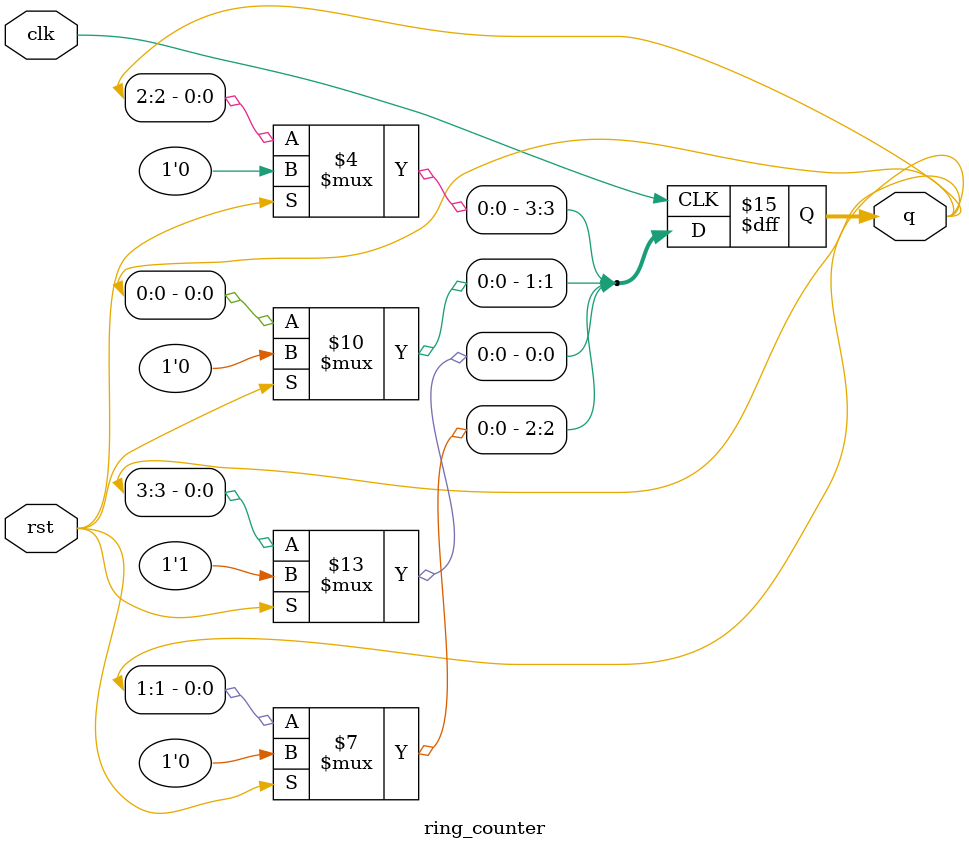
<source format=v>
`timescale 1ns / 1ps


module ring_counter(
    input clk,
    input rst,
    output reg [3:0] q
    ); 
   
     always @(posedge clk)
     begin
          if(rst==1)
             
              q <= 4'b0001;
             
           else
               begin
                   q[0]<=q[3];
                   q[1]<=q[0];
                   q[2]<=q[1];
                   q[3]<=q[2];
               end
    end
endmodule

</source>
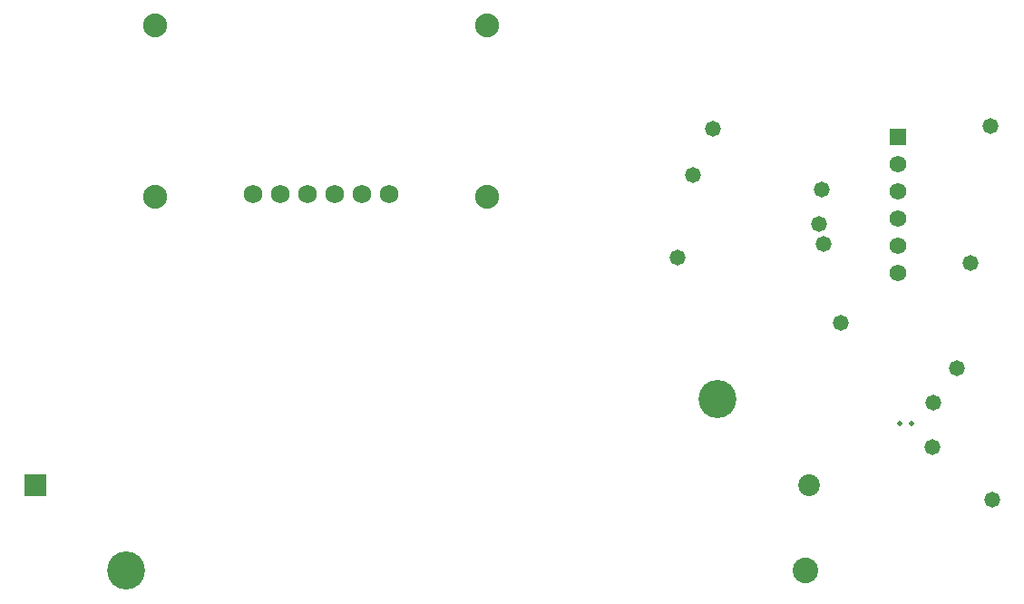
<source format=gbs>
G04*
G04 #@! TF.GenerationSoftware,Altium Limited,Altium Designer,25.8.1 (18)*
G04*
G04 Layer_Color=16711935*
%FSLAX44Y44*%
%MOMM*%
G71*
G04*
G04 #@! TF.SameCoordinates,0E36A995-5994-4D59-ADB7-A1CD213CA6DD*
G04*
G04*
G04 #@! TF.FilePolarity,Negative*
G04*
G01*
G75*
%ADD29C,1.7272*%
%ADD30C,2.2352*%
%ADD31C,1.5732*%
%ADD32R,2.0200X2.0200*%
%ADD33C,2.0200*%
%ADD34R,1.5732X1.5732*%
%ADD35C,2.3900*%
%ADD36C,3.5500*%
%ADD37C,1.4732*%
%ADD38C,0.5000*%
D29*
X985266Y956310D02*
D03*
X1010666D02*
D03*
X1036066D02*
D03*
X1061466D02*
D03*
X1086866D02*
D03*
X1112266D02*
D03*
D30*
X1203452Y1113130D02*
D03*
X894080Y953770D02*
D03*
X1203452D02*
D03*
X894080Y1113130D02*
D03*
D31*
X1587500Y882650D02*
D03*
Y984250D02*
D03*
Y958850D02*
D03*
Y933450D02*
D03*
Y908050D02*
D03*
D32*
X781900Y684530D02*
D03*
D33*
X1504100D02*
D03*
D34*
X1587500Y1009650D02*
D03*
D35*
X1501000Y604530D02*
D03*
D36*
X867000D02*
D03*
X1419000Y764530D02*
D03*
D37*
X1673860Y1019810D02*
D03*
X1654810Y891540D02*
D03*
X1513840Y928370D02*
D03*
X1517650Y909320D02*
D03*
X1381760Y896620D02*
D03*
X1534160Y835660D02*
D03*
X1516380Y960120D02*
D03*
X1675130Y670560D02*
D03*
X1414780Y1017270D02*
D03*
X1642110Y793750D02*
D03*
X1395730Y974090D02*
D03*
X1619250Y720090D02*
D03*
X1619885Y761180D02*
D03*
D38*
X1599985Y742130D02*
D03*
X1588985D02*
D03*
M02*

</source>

--*--

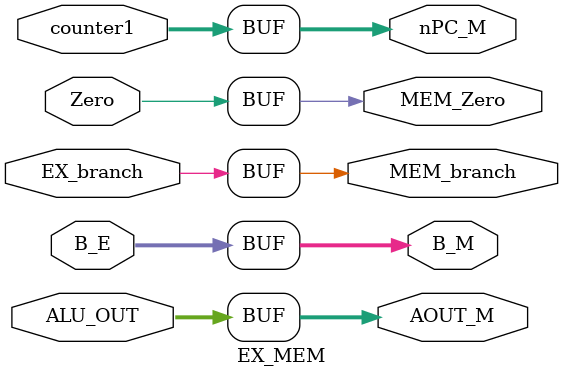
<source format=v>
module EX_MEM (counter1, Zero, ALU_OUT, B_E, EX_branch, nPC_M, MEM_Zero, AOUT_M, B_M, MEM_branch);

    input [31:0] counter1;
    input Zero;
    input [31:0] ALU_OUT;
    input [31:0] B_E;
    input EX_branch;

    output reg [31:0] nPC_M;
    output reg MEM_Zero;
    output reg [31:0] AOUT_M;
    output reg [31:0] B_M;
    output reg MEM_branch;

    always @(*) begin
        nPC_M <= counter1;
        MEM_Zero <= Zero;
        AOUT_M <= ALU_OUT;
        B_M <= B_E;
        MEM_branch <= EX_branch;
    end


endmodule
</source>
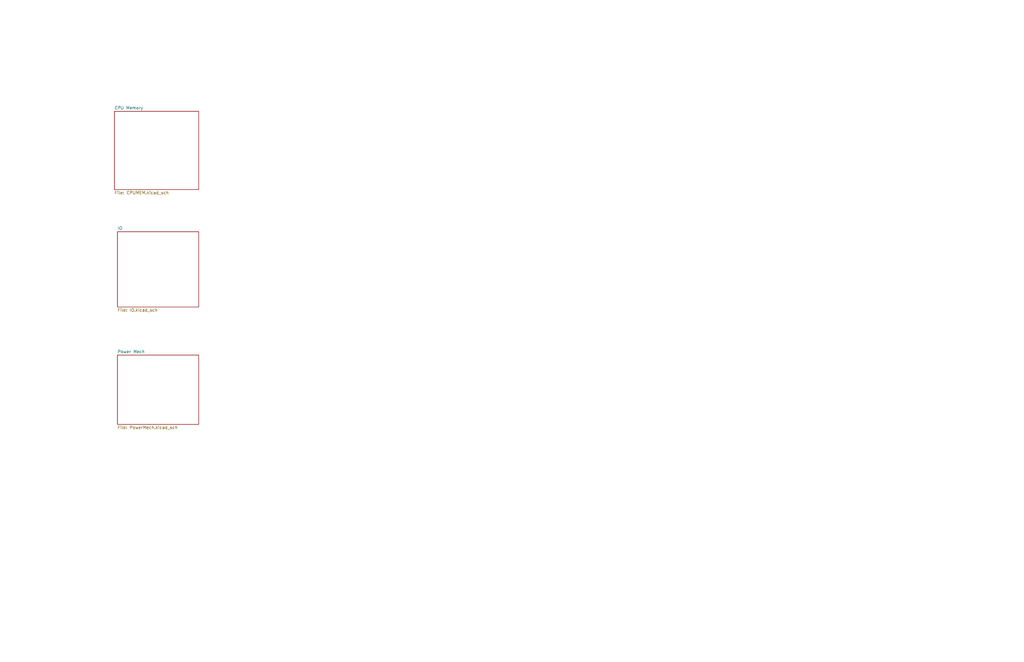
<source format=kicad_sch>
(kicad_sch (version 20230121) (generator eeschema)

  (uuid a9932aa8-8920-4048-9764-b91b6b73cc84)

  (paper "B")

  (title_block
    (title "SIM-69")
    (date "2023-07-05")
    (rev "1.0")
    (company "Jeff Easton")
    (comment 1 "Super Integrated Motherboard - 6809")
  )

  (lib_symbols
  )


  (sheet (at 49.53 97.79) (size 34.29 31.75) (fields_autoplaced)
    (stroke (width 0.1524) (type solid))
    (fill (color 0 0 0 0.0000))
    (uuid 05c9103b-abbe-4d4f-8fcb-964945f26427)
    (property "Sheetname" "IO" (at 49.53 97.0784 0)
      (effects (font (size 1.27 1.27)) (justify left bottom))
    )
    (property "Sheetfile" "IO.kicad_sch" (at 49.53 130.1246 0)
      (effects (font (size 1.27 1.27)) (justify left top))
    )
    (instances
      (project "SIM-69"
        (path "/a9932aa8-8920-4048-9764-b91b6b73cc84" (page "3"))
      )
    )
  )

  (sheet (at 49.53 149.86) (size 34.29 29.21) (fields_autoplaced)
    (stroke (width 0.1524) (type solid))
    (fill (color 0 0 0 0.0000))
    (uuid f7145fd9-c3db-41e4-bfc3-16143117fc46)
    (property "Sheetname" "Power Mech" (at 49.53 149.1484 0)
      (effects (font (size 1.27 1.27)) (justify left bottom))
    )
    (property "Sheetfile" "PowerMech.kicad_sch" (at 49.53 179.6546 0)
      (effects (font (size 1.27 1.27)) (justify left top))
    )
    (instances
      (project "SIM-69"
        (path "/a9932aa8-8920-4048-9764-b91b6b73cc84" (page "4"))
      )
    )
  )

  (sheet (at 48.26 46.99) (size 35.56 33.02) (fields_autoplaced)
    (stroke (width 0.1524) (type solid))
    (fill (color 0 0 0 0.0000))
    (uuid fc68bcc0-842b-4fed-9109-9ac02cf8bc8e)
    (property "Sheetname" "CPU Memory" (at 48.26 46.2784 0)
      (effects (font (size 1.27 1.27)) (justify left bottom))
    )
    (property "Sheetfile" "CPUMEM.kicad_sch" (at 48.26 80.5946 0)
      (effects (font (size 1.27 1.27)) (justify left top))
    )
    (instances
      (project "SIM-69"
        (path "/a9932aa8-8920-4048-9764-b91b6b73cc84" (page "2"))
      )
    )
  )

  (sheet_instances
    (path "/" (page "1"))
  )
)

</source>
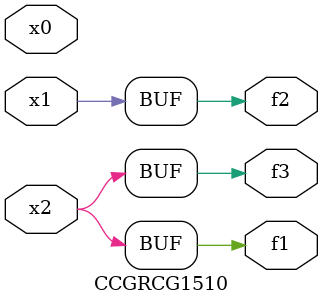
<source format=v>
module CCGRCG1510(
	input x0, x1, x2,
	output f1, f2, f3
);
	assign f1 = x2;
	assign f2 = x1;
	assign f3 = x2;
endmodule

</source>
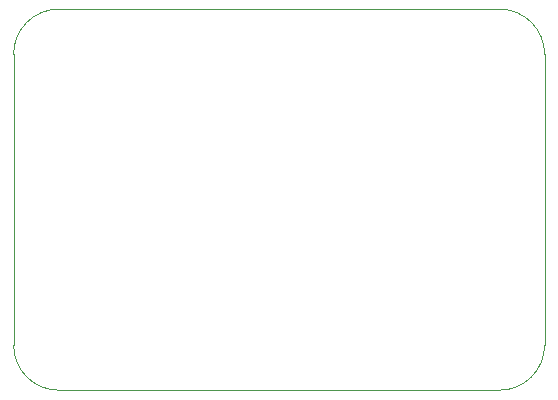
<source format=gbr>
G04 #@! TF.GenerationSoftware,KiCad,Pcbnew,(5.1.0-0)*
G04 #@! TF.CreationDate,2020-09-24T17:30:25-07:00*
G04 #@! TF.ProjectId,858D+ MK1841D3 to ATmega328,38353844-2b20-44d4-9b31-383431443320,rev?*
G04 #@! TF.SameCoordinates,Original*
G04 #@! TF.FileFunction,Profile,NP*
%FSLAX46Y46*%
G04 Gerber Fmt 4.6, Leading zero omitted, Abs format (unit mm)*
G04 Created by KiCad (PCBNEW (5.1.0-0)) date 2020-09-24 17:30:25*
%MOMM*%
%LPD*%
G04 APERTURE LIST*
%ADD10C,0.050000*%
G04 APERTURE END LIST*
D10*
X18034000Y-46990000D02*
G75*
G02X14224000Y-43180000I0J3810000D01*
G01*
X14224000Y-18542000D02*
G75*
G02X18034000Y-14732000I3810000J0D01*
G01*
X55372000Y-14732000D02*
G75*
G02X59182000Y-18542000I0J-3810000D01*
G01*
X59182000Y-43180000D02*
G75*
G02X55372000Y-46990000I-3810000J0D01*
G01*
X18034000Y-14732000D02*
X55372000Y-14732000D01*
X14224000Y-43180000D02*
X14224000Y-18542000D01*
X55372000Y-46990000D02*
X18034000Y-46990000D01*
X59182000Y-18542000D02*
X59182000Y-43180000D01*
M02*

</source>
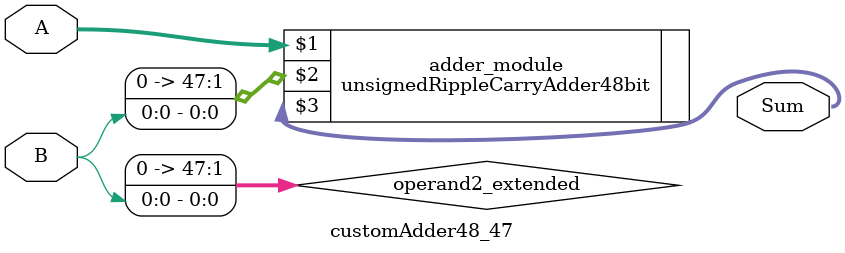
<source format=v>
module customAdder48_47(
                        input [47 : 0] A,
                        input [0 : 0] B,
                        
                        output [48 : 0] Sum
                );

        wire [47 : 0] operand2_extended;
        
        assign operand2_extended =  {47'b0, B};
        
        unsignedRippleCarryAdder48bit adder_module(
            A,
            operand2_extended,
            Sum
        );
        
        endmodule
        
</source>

--*--

> **ABOUT THIS TASK**: Search the data and copy each line containing "Sheetfile".

> **RESPONSE TO THE EXERCISE**:
    (property "Sheetfile" "IO.kicad_sch" (at 49.53 130.1246 0)
    (property "Sheetfile" "PowerMech.kicad_sch" (at 49.53 179.6546 0)
    (property "Sheetfile" "CPUMEM.kicad_sch" (at 48.26 80.5946 0)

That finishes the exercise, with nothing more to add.